### Aufgabe 1
In welches Studienfach könnte sich Pascal Brungs laut dem Text zum Beispiel einschreiben?

### Text
......

Das Engagement, das die jungen Leute im Bemühen um eine Doppelqualifikation zeigen, kommt bei Arbeitgebern «enorm gut an», wie Carsten Berg immer wieder feststellt. Wer neben der Ausbildung einen höheren Schulabschluss gemacht hat, habe in Bewerbungsgesprächen einen dicken Pluspunkt: «Weil man damit echte Leistungsbereitschaft zeigt».

Solche hoch motivierten Beschäftigten wollen viele Unternehmen laut Berg natürlich möglichst langfristig halten. Deshalb haben sie nach erfolgreichem Abschluss oftmals entweder die Möglichkeit, eine Tätigkeit als Fachkraft in der jeweiligen Firma aufzunehmen.

Und wer ein Studium aufnimmt, bleibe dem Ausbildungsbetrieb oft als Mitarbeitender oder Werkstudierender verbunden. «Daraus kann sich dann eines Tages die Möglichkeit ergeben, nach einem Studienabschluss zum Beispiel als Führungskraft in dem Ausbildungsbetrieb von einst aufzusteigen», so Berg.

Modell noch nicht flächendeckend bekannt

Pascal Brungs kann sich später ein duales Studium - also im Betrieb arbeiten und parallel dazu studieren - gut vorstellen. Denkbar wäre für ihn, dass er sich beispielsweise für das Studienfach Logistik einschreibt und daneben praktische Berufserfahrungen im Unternehmen sammelt.

Erst einmal muss er seine Ausbildung erfolgreich abschließen und zugleich ein gutes Fachabitur schaffen. Dafür lernt er unter der Woche abends viel. «Aber am Wochenende habe ich komplett frei und kann ausschlafen und mich mit meinen Freunden treffen.» Es sei denn, in der kommenden Woche stehe eine Klausur an, dann setzt er sich auch samstags und sonntags zwei Stunden hin.

Eine Ausbildung absolvieren und sich gleichzeitig auf das (Fach-)Abitur vorbereiten: «Die drei Jahre sind beruflich fordernd, aber es ist machbar», fasst Carsten Berg zusammen. Schade findet er, dass dieses Doppelqualifikationsmodell noch nicht sehr bekannt sei.

Schließlich profitierten Arbeitgeber, die händeringend Fachkräfte suchen, ebenso davon wie junge Erwachsene, denen mit der Doppelqualifikation viele Türen offen stehen.

Was Pascal Brungs antreibt? «Ich möchte einen Job haben, der mir Spaß macht, gerne eines Tages auch in leitender Position, mehr verdienen und vor allem genug Geld haben, um in absehbarer Zeit eine Familie gründen zu können.»

......

### Gegebene Datensätze
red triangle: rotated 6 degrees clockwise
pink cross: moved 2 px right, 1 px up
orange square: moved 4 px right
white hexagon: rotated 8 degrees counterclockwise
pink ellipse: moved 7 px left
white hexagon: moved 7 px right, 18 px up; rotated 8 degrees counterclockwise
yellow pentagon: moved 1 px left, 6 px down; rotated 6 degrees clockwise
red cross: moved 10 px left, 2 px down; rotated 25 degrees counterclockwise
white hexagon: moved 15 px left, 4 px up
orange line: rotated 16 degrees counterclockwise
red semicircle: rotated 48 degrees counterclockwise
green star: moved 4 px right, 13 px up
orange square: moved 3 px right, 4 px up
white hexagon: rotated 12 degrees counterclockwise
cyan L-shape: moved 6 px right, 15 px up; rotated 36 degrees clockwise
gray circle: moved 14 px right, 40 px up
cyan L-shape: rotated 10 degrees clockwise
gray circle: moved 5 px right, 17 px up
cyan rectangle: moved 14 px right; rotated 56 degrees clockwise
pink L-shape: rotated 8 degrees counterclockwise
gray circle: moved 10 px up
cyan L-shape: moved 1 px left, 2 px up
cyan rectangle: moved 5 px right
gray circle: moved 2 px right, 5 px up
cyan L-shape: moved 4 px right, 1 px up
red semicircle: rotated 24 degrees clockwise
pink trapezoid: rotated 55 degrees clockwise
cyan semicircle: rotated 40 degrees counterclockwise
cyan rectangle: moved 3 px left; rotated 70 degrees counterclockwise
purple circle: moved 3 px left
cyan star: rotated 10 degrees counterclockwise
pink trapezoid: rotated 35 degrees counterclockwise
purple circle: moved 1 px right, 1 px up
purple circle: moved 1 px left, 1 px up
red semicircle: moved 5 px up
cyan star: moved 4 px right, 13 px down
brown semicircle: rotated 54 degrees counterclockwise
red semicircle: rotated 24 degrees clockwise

......

### Aufgabe 2
Gib die Datensätze vom Anfang bis einschließlich der Zeile mit „white hexagon: moved 15 px left, 4 px up“ unverändert aus.

### Lösung 1
Logistik.

### Lösung 2
red triangle: rotated 6 degrees clockwise
pink cross: moved 2 px right, 1 px up
orange square: moved 4 px right
white hexagon: rotated 8 degrees counterclockwise
pink ellipse: moved 7 px left
white hexagon: moved 7 px right, 18 px up; rotated 8 degrees counterclockwise
yellow pentagon: moved 1 px left, 6 px down; rotated 6 degrees clockwise
red cross: moved 10 px left, 2 px down; rotated 25 degrees counterclockwise
white hexagon: moved 15 px left, 4 px up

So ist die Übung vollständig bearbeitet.